Emotional support

A diagnosis of secondary breast cancer can be traumatic and devastating. Approximately two or three out of every 20 patients with secondary cancer receive professional psychological help. Anxiety, depression, anger are common emotions.

Ask your GP or medical treatment team for advice. A patient may wish to see a counselor, see a psychologist or psychiatrist, or talk to others with secondary breast cancer. Psychological help may help you cope, reduce your distress, allow you to improve your quality of life.


Pain relief

There are many effective ways to treat pain depending on its severity. There are analgesics such as paracetamol and non-steroidal anti-inflammatory drugs such as Ibuprofen to treat mild, moderate or severe pain. Other options are weak opioids, such as codeine, tramadol or dihydrocodeine. Strong painkillers are opioids including morphine.

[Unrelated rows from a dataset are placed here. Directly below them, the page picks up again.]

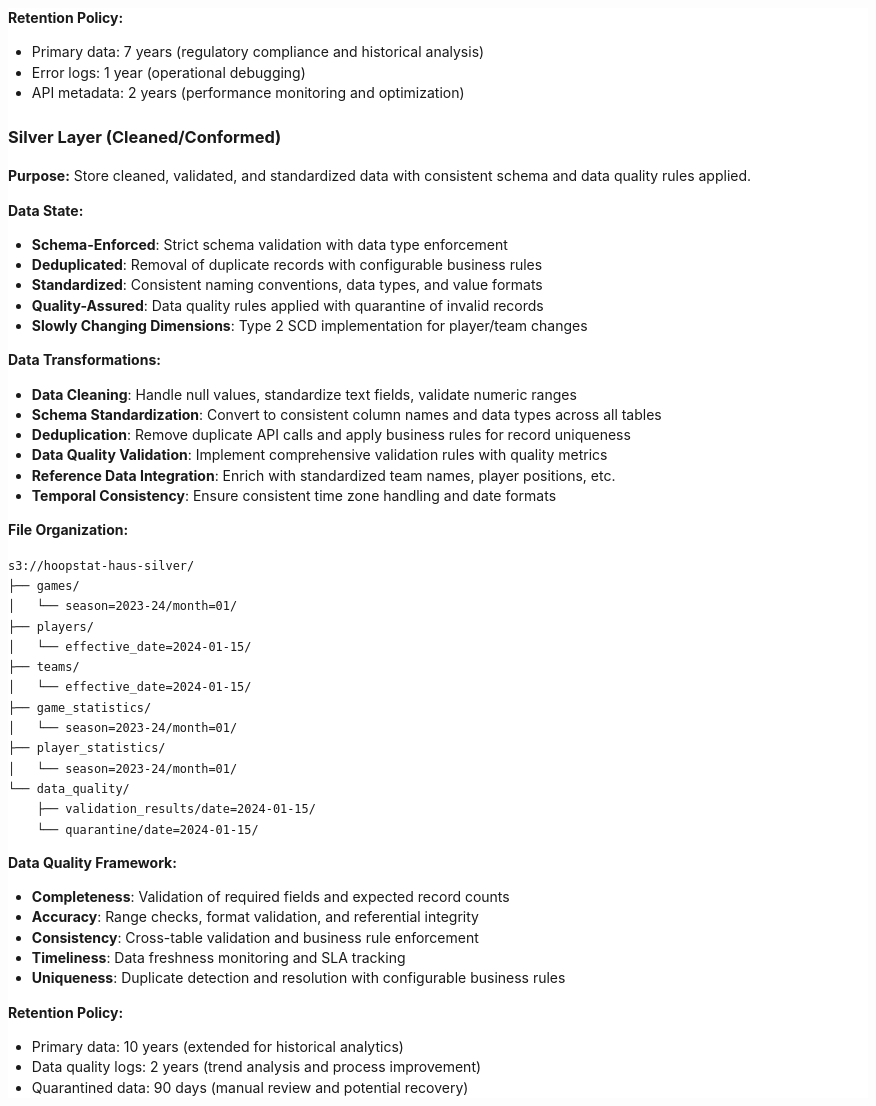 **Retention Policy:** 
- Primary data: 7 years (regulatory compliance and historical analysis)
- Error logs: 1 year (operational debugging)
- API metadata: 2 years (performance monitoring and optimization)

### Silver Layer (Cleaned/Conformed)

**Purpose:** Store cleaned, validated, and standardized data with consistent schema and data quality rules applied.

**Data State:**
- **Schema-Enforced**: Strict schema validation with data type enforcement
- **Deduplicated**: Removal of duplicate records with configurable business rules
- **Standardized**: Consistent naming conventions, data types, and value formats
- **Quality-Assured**: Data quality rules applied with quarantine of invalid records
- **Slowly Changing Dimensions**: Type 2 SCD implementation for player/team changes

**Data Transformations:**
- **Data Cleaning**: Handle null values, standardize text fields, validate numeric ranges
- **Schema Standardization**: Convert to consistent column names and data types across all tables
- **Deduplication**: Remove duplicate API calls and apply business rules for record uniqueness
- **Data Quality Validation**: Implement comprehensive validation rules with quality metrics
- **Reference Data Integration**: Enrich with standardized team names, player positions, etc.
- **Temporal Consistency**: Ensure consistent time zone handling and date formats

**File Organization:**
```
s3://hoopstat-haus-silver/
├── games/
│   └── season=2023-24/month=01/
├── players/
│   └── effective_date=2024-01-15/
├── teams/
│   └── effective_date=2024-01-15/
├── game_statistics/
│   └── season=2023-24/month=01/
├── player_statistics/
│   └── season=2023-24/month=01/
└── data_quality/
    ├── validation_results/date=2024-01-15/
    └── quarantine/date=2024-01-15/
```

**Data Quality Framework:**
- **Completeness**: Validation of required fields and expected record counts
- **Accuracy**: Range checks, format validation, and referential integrity
- **Consistency**: Cross-table validation and business rule enforcement
- **Timeliness**: Data freshness monitoring and SLA tracking
- **Uniqueness**: Duplicate detection and resolution with configurable business rules

**Retention Policy:**
- Primary data: 10 years (extended for historical analytics)
- Data quality logs: 2 years (trend analysis and process improvement)
- Quarantined data: 90 days (manual review and potential recovery)
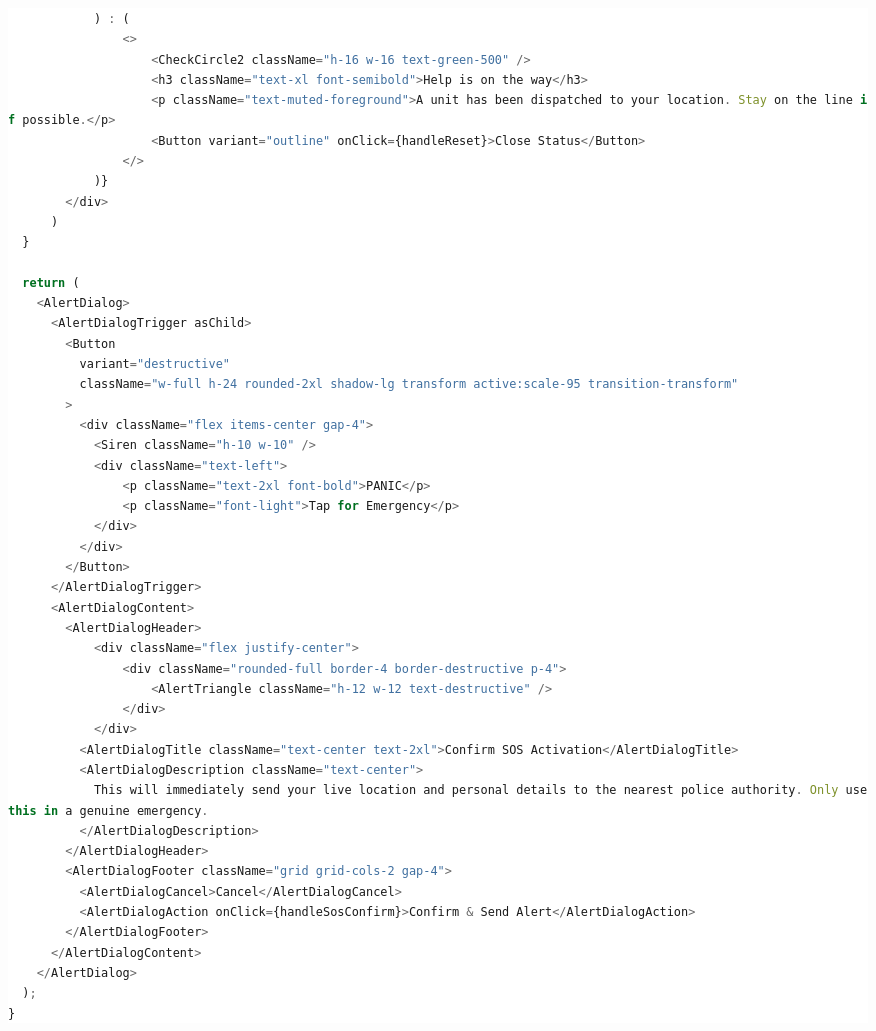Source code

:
 ```typescript
            ) : (
                <>
                    <CheckCircle2 className="h-16 w-16 text-green-500" />
                    <h3 className="text-xl font-semibold">Help is on the way</h3>
                    <p className="text-muted-foreground">A unit has been dispatched to your location. Stay on the line if possible.</p>
                    <Button variant="outline" onClick={handleReset}>Close Status</Button>
                </>
            )}
        </div>
      )
  }

  return (
    <AlertDialog>
      <AlertDialogTrigger asChild>
        <Button
          variant="destructive"
          className="w-full h-24 rounded-2xl shadow-lg transform active:scale-95 transition-transform"
        >
          <div className="flex items-center gap-4">
            <Siren className="h-10 w-10" />
            <div className="text-left">
                <p className="text-2xl font-bold">PANIC</p>
                <p className="font-light">Tap for Emergency</p>
            </div>
          </div>
        </Button>
      </AlertDialogTrigger>
      <AlertDialogContent>
        <AlertDialogHeader>
            <div className="flex justify-center">
                <div className="rounded-full border-4 border-destructive p-4">
                    <AlertTriangle className="h-12 w-12 text-destructive" />
                </div>
            </div>
          <AlertDialogTitle className="text-center text-2xl">Confirm SOS Activation</AlertDialogTitle>
          <AlertDialogDescription className="text-center">
            This will immediately send your live location and personal details to the nearest police authority. Only use this in a genuine emergency.
          </AlertDialogDescription>
        </AlertDialogHeader>
        <AlertDialogFooter className="grid grid-cols-2 gap-4">
          <AlertDialogCancel>Cancel</AlertDialogCancel>
          <AlertDialogAction onClick={handleSosConfirm}>Confirm & Send Alert</AlertDialogAction>
        </AlertDialogFooter>
      </AlertDialogContent>
    </AlertDialog>
  );
}
```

Other pain treatments include: radiotherapy, surgery, bone strengthening drugs, steroids, antidepressants and anticonvulsants (to reduce pain due to nerve damage).

For severe pain areas of the body can be numbed by injecting medications into the spine or other nerves.


Feeling fatigued

Fatigue is a common problem for people with secondary breast cancer. It can be caused by medication, having trouble eating or sleeping, depression, low levels of red blood cells or cancer treatment.

Help is at hand. A patient’s medical team can make an assessment so her or his quality of life is improved. Some approaches are medication including glucocorticoids, psychostimulants, antidepressants and erythropoietin. Your doctors may suggest treating the cause of fatigue i.e. anaemia or depression.

Physical exercise can also help.

Some patients choose complementary therapy but there is little scientific proof these treatments work.


The risk of infection

Surgery to treat cancer or its symptoms comes with a risk of infection. Reducing the risk of this is important because an infection can be dangerous if the body and immune system is weak. A secondary breast cancer patient’s medical team can make an assessment of how to do this.

Many anti-cancer drugs can cause neutropenia, which is a reduction in the number of your white blood cells that fight infection. Removal of lymph nodes during past or recent breast surgery (e.g. from the armpit) can damage the lymphatic system, which plays a role in fighting infections.

If you have neutropenia you may need to have a break from anticancer drugs or reduce the dose, so your immune system can become stronger. A doctor may also prescribe antibiotics and antifungals to take as a precaution against infections. He or she could suggest taking granulocyte colony stimulating factor (G-CSF). G-CSF helps your body to produce more white blood cells, which fight infection.

If you develop a fever and have a low white blood cell count (neutropenia), you may need to be admitted to hospital urgently to receive intravenous antibiotics.